▶ **Task to complete**
Starting at the line containing "Page size: 1500x844." and ending at the line containing "picture [822, 698, 1032, 818]", rewrite the listing with "text content" swapped for "transcribed text" and every other character left unchanged.

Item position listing
+--
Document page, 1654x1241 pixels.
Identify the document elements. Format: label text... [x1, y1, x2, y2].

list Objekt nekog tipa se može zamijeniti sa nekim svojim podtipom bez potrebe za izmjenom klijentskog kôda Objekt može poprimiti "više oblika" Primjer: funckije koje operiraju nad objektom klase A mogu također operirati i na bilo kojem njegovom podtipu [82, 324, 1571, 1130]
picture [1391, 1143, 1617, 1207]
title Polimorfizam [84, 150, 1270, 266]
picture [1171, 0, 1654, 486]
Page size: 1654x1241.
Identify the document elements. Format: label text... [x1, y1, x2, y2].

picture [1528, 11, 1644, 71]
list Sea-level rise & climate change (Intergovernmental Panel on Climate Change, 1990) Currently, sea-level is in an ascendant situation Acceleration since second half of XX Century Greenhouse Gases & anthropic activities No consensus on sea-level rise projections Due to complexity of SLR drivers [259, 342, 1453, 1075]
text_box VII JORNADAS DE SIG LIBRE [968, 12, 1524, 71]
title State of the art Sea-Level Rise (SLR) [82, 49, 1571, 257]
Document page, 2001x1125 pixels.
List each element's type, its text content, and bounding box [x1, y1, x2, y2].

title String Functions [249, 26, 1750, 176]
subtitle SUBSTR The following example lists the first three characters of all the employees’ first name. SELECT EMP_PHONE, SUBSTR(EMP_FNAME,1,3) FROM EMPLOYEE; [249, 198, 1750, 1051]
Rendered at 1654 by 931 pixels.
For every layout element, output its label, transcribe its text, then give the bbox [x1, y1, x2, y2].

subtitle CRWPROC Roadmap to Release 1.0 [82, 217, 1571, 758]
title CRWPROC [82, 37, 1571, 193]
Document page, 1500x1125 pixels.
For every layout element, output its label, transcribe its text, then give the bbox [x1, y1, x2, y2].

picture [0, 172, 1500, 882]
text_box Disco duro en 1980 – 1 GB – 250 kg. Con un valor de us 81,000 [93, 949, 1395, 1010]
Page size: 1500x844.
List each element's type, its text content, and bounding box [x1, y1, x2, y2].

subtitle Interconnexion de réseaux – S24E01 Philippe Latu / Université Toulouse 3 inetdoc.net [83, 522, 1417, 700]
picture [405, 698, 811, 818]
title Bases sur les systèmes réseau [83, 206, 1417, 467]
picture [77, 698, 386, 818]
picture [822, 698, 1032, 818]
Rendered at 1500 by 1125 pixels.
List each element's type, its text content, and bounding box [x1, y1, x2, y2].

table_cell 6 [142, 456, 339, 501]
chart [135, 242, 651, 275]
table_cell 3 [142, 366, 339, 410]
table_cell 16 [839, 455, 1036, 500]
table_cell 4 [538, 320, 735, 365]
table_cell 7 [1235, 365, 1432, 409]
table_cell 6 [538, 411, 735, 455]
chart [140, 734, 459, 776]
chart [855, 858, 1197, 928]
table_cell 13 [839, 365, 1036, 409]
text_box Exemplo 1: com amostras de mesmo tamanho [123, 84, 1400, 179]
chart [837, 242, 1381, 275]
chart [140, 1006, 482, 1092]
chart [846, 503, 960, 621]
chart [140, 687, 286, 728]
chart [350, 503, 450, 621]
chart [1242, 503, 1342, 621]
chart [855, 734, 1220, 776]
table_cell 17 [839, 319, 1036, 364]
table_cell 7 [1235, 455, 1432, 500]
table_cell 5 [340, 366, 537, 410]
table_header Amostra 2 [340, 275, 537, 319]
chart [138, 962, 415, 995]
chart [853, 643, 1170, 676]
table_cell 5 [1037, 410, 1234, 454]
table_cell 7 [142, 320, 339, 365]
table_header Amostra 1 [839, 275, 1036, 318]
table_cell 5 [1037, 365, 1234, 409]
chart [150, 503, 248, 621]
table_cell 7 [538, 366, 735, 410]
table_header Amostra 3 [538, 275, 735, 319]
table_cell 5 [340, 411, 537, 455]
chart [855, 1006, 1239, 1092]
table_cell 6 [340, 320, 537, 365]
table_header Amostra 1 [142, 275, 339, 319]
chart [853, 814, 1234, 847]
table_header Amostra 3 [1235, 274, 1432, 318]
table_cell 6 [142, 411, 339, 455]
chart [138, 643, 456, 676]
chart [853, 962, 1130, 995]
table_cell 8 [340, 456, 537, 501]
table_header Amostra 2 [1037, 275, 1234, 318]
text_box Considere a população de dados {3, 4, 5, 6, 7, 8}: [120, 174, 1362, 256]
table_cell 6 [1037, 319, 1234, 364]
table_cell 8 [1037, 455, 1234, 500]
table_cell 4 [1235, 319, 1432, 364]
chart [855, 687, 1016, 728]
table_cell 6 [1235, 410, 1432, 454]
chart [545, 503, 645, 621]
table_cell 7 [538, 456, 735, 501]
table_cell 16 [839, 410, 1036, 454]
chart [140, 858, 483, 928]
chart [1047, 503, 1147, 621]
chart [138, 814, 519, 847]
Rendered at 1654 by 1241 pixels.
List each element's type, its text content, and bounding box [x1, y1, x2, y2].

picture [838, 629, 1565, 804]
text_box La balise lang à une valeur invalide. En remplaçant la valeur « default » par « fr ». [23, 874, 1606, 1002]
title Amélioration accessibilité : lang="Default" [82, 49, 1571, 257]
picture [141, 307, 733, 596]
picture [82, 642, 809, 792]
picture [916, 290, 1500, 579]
+--
▶ **Exercise output**
Page size: 1500x844.
List each element's type, its transcribed text, and bounding box [x1, y1, x2, y2].

subtitle Interconnexion de réseaux – S24E01 Philippe Latu / Université Toulouse 3 inetdoc.net [83, 522, 1417, 700]
picture [405, 698, 811, 818]
title Bases sur les systèmes réseau [83, 206, 1417, 467]
picture [77, 698, 386, 818]
picture [822, 698, 1032, 818]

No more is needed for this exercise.